Apart from cancer treatments, pharmacogenomics can be adopted to other health-related issues in the prescription of drugs, treatment, etc. Setting-up a genetic database can realize this utopian, yet a practical dream. For example, the genetic database can be utilized to sort the existing drugs in accordance to the groups that should have access to it and also enlist the groups which should not, i.e. in the order of risks known and predictable. There is also an interesting chance to use the profound understanding of the disease genetics and its drug action to develop a new and even personalized genome-based drug. 
When the physicians were asked what would they use genetics to prescribe drugs, their replies were all positive. But it was accompanied by a subsequent reaction that they do not have proper guidelines and do not feel educated enough to do it. There are many research groups today that are engaged in the purpose of implementation of pharmacogenetics. One such group is the Clinical Pharmacogenetics Implementation Consortium (CPIC). It is an international coalition of individual volunteers and a small committed team interested in enabling the use of pharmacogenetic tests for the patient are. One barrier to pharmacogenetic testing being carried out in the clinic is the difficulty in interpreting the results of genetic laboratory testing into implementable prescribing choices for affected drugs. The objective of CPIC is to tackle this obstacle to the clinical performance of pharmacogenetic trials by generating, curating, and posting free, peer-reviewed, evidence-based, updated, and comprehensive guidelines for clinical practice of genes/drugs. CPIC guidelines follow standardized formats, include systematic grading of proof and clinical suggestions, use standardized terminology, peer review, and are published in a leading journal (in collaboration with Clinical Pharmacology and Therapeutics) with concurrent posting to cpicpgx.org, where they are frequently updated. This consortium is gradually creating a drug/gene literature which will enable us to implement this routinely in clinical practice. 
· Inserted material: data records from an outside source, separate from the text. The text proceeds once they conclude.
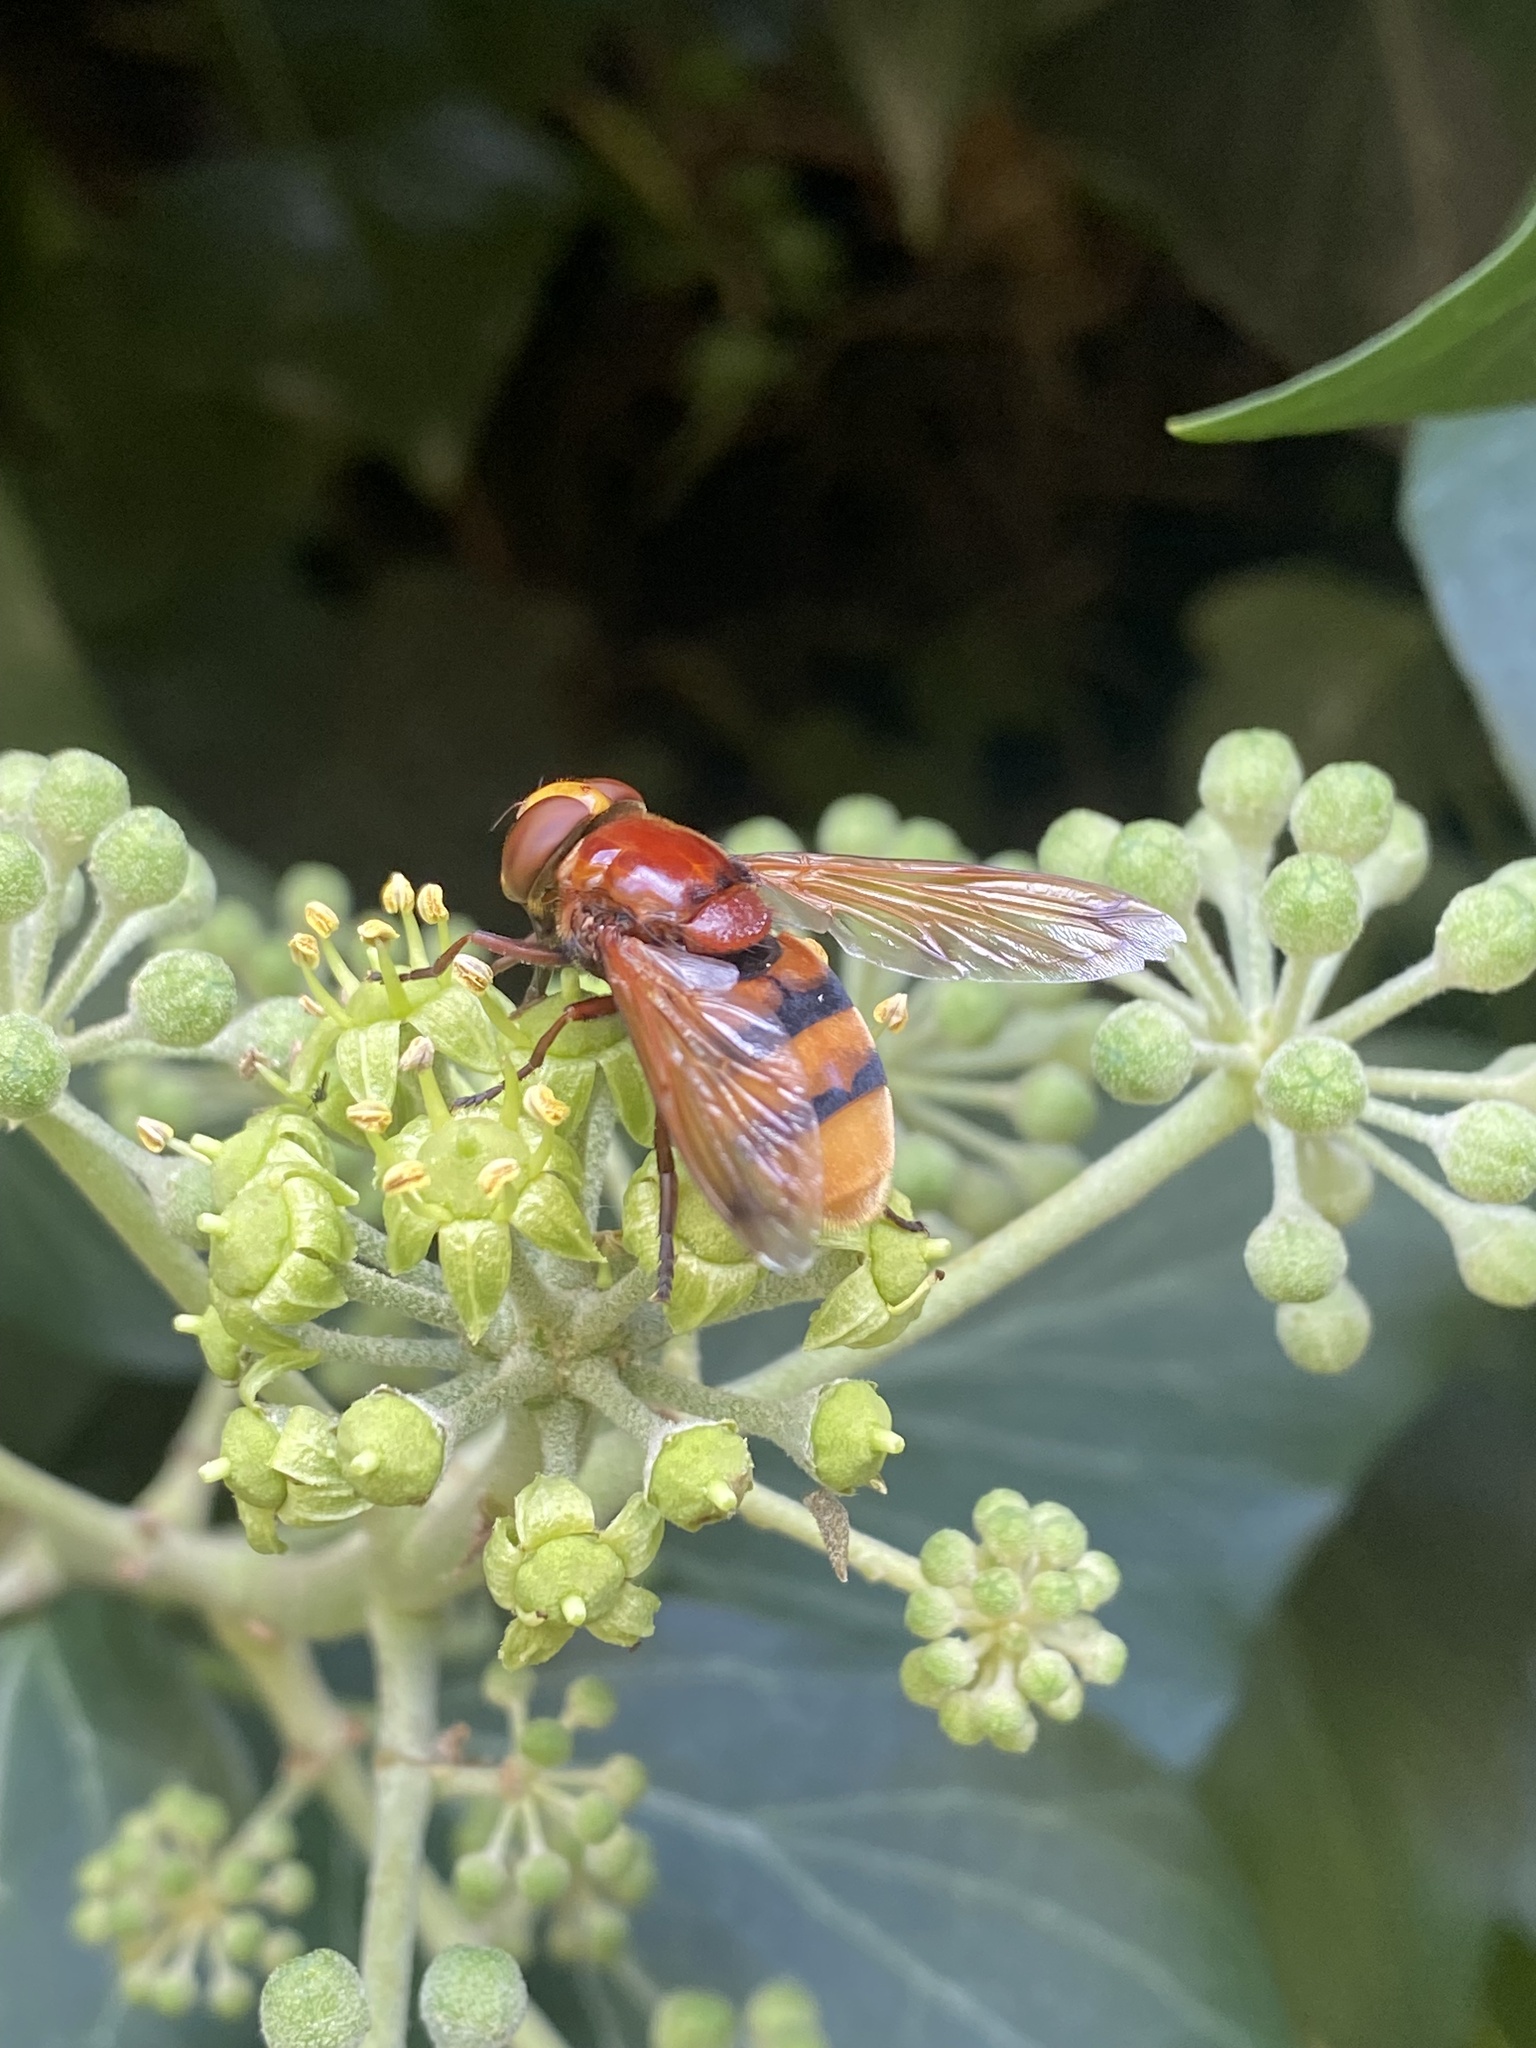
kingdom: Animalia
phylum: Arthropoda
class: Insecta
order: Diptera
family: Syrphidae
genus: Volucella
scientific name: Volucella zonaria
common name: Hornet hoverfly
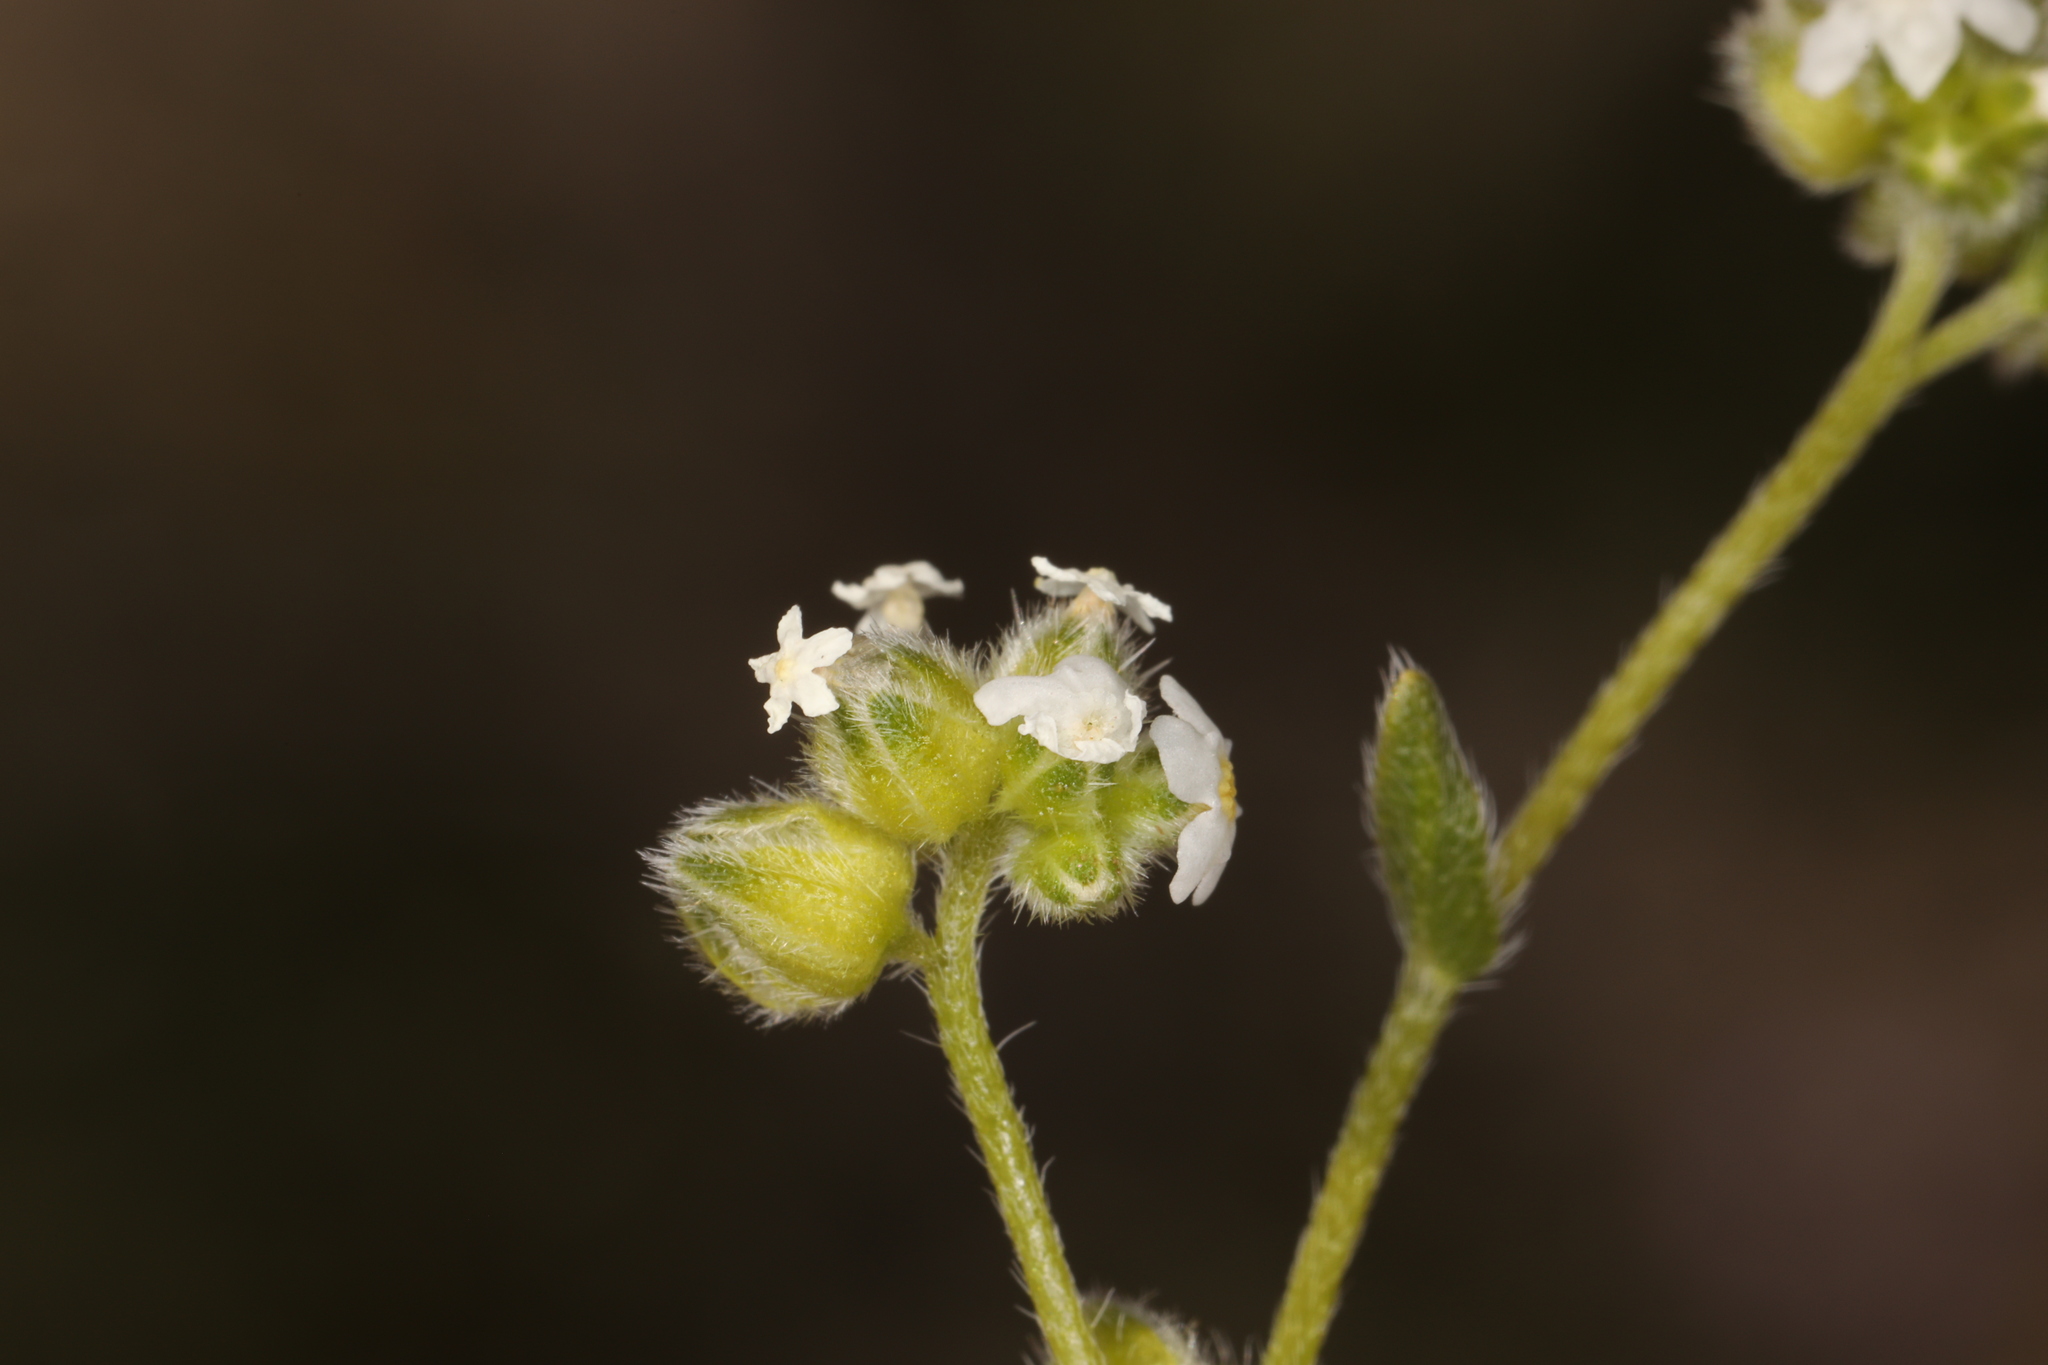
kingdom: Plantae
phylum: Tracheophyta
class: Magnoliopsida
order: Boraginales
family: Boraginaceae
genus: Cryptantha
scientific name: Cryptantha pterocarya
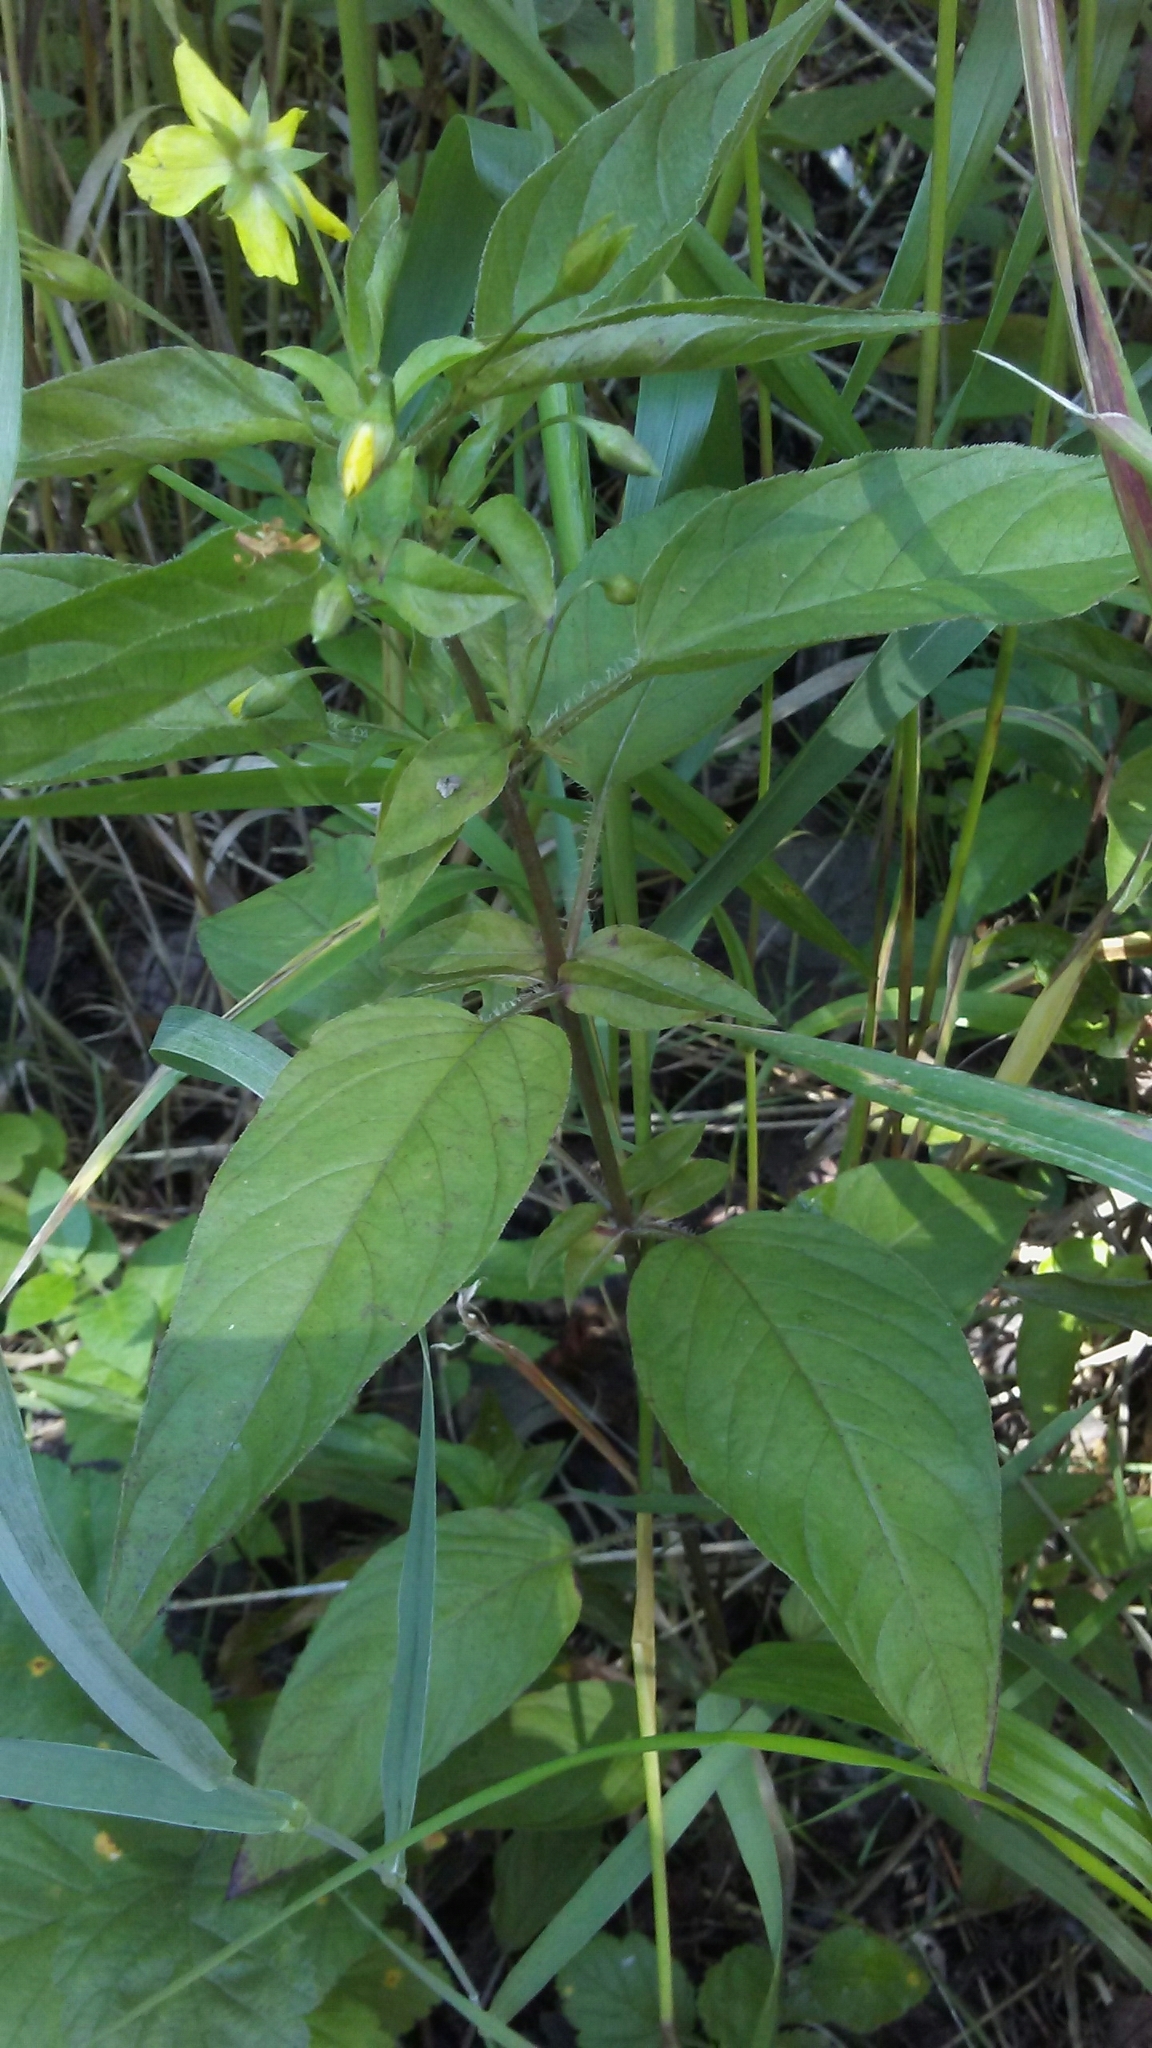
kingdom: Plantae
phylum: Tracheophyta
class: Magnoliopsida
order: Ericales
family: Primulaceae
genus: Lysimachia
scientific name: Lysimachia ciliata
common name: Fringed loosestrife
Many private organizations have endeavored to take this noble task of assuring an exciting future of pharmacogenetics, whereas the State is far behind the private sector. It is often said and is evident that the private sector prioritizes profit over welfare while the State exists for the welfare of the people alone. Hence, the State owes a responsibility to oversee and be a part of these new developments. Because the new features in the healthcare sector propose the creation of a genetic database which is highly potential to extract any health-related information of that person and also his or her family. Thus, it is significant to ensure the following issues that are of high concern-
  1. Whether the information will go to a safe database?
  2. Who will have access to the database?
  3. How to cope with the risks of privacy issues?
A warranted approach to ensure positive answers to the above-mentioned questions is the public-private partnership. State incorporation in such operations guarantees the protection and safety of the individuals for whom the entire activity is carried out and the private sector paves the way for competitiveness that eliminates monopoly and improves efficacy.